Runs a single Random Forest model with an additional bagging layer and calculates performance metrics
rf_ens_fn(
v,
form,
max_split,
weights = FALSE,
ntree = 100,
mtry = 5,
importance = TRUE
)
A data frame object created by erf_data_prep()
or internally in ens_random_forests()
A formula class object specifying the RF model formulation (created by erf_formula_prep()
or internal in ens_random_forests()
)
The maximum number of samples in the RF bagging procedure (created internally by ens_random_forests()
)
logical to include weights
The number of decision trees to use in each RF, default is 100
The number of covariates to try at each node split, default is 5
A logical flag for the randomForest model to calculate the variable importance
A list containing mod (the randomForest model), preds (the predictions), roc_train (the Receiver Operator Characteristic Curve performance metrics calculated by rocr_ens() on the training set), roc_test (the Receiver Operator Characteristic Curve performance metrics calculated by rocr_ens() on the test set)
form <- erf_formula_prep(var='obs', covariates=grep('cov',colnames(simData$samples),value=TRUE))

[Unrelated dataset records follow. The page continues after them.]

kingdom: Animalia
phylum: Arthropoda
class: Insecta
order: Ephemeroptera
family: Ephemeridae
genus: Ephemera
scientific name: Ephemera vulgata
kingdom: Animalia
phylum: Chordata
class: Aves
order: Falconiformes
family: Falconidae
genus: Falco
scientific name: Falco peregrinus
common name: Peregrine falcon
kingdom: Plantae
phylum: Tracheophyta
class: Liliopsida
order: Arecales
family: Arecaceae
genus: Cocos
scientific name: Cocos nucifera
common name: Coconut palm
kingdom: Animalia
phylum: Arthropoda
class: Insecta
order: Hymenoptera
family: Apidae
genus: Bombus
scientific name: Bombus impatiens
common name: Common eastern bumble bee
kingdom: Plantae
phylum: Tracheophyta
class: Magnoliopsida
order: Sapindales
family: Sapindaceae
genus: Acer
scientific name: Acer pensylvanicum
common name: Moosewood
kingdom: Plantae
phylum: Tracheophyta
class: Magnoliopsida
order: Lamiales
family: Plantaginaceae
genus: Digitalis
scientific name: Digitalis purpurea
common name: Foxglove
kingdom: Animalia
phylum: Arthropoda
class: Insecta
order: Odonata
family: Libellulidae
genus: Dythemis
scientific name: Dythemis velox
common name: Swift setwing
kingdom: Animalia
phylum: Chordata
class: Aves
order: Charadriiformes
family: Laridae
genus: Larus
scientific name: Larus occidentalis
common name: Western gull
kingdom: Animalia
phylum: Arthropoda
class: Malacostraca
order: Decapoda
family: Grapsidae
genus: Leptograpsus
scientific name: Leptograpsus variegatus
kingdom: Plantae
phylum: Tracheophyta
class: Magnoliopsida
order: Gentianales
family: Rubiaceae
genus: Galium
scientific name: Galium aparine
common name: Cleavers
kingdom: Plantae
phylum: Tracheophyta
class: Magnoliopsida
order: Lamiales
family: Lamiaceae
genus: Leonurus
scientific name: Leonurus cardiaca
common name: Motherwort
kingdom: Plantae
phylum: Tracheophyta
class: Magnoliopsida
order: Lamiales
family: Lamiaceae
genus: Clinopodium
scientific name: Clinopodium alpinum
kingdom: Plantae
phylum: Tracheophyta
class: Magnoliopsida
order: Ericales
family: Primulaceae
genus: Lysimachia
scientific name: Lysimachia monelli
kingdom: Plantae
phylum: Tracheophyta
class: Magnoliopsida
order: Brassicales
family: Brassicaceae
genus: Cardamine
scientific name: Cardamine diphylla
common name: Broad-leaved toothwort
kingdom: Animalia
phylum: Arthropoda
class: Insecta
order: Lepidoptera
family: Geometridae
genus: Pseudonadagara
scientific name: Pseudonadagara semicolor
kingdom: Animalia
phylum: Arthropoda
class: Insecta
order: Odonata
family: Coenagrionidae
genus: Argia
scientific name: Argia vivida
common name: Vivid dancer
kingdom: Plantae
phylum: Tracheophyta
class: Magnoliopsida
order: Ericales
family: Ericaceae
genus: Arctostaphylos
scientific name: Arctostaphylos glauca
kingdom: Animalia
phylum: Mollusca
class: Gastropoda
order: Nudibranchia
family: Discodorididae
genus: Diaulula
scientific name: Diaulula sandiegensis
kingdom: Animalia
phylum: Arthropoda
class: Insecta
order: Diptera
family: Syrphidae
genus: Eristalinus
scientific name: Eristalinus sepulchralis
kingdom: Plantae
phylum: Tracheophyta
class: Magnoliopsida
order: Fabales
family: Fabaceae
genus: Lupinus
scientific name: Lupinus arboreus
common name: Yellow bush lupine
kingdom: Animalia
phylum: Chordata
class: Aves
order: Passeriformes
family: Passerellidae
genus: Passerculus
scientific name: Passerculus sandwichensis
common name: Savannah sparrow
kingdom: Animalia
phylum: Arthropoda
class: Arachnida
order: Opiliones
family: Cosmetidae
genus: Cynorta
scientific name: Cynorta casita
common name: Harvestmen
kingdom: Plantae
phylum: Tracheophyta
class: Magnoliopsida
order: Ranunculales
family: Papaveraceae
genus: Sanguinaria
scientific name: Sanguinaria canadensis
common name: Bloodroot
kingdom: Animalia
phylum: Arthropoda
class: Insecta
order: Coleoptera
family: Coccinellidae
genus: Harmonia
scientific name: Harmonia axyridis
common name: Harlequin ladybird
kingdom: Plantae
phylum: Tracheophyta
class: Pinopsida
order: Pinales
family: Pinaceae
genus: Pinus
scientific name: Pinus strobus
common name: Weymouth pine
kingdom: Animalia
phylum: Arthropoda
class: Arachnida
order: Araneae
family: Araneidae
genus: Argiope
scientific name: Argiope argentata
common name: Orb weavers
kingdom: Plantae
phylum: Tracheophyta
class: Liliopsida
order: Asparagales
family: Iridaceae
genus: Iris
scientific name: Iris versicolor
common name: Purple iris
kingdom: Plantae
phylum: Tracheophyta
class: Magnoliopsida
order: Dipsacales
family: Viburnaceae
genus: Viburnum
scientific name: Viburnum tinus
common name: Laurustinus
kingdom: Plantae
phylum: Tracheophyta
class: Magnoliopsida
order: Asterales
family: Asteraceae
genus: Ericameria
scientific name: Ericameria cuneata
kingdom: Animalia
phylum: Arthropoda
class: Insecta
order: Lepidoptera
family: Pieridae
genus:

data <- erf_data_prep(df=simData$samples, var='obs', covariate=grep('cov', colnames(simData$samples), value=TRUE))
max_split <- max_splitter(data)
#fit a single RandomForest
rf_ex <- rf_ens_fn(v=data, form=form, max_split=max_split, ntree=50)
#see the training/test auc value
rf_ex$roc_train$auc
#> [1] 0.9698518
rf_ex$roc_test$auc
#> [1] 0.7526798
#see the distribution of predictions
par(mar=c(4,4,1,1))
plot(density(rf_ex$preds[,2],from=0,to=1,adj=2), main="", las=1)